IBM took advantage of the FDAs reminder by releasing information on its pharmaceutical RFID initiative.
It unveiled a system for tracking and tracing prescription drugs.
The IBM RFID system is currently being tested by three companies, including medical product distributor Cardinal Health.
The IBM system uses blended RFID software and services to capture and track the movement of drugs through the supply chain.
RFID tags are embedded on products at the unit, case and pallet level and authenticate the product from manufacturer to wholesalers to hospitals and pharmacies.
Each tag contains a unique identifier that can be linked back to descriptive product information such as dosage and strength, lot number, manufacturer and expiration date.
Although the FDA has not specifically required RFID technology, it has repeatedly encouraged it as a means of fulfilling the requirements for a pedigree in the Prescription Drug Marketing Act.
The need for a pedigree will be “best implemented through electronic track and trace technology,” according to FDA associate commissioner for policy and planning Randy Lutter.
IBM argues that its solution goes one big step beyond the FDA requirements for drug pedigree.
“A lot of other companies are focused on pedigree, so the receiver can look back and see transaction history,” said Paul Chang, RFID pharma executive, IBM Software Group. “Thats tracing, but no one else has been focused on looking back up the supply chain.”
IBM is looking beyond pedigree, to focus on supply chain management.

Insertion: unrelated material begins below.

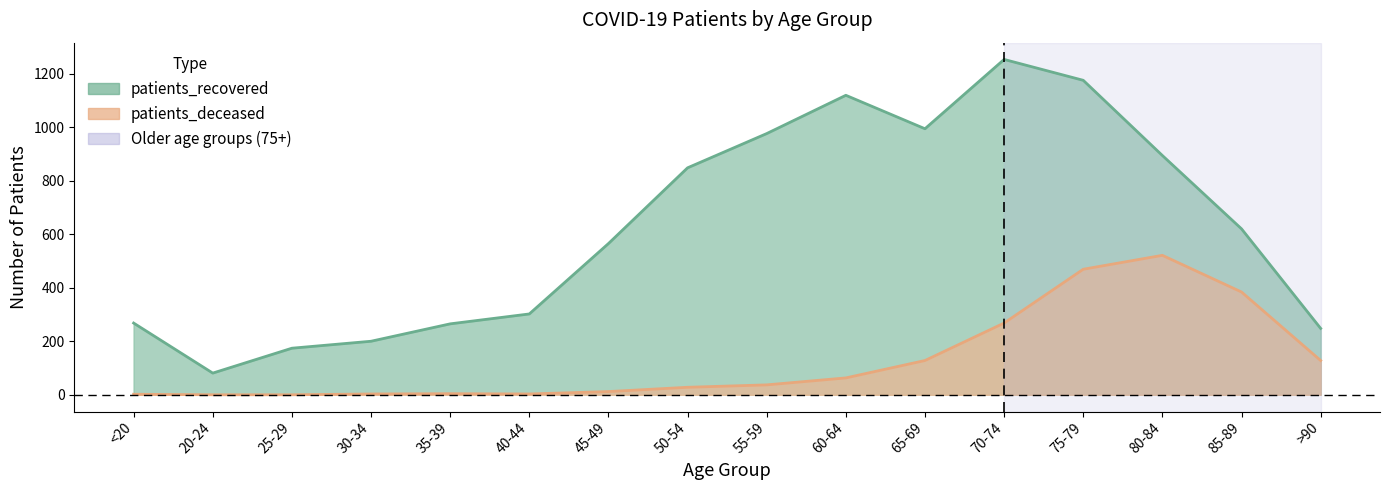

The value of patients_deceased at 35-39 is 4. True or false?

True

“The pharmaceutical industry as a whole is very interested in learning how to share their data in order to wring out some of the fat thats built into the industry,” Chang said.
IBMs RFID system is a “step in the right direction,” according to Forrester Research vice president and research director Ellen Daley.
She argues that pharma RFID options are usually highly fragmented, but that IBMs will “provide support across the lifecycle—including business case development, integration with existing infrastructure and tags/readers.”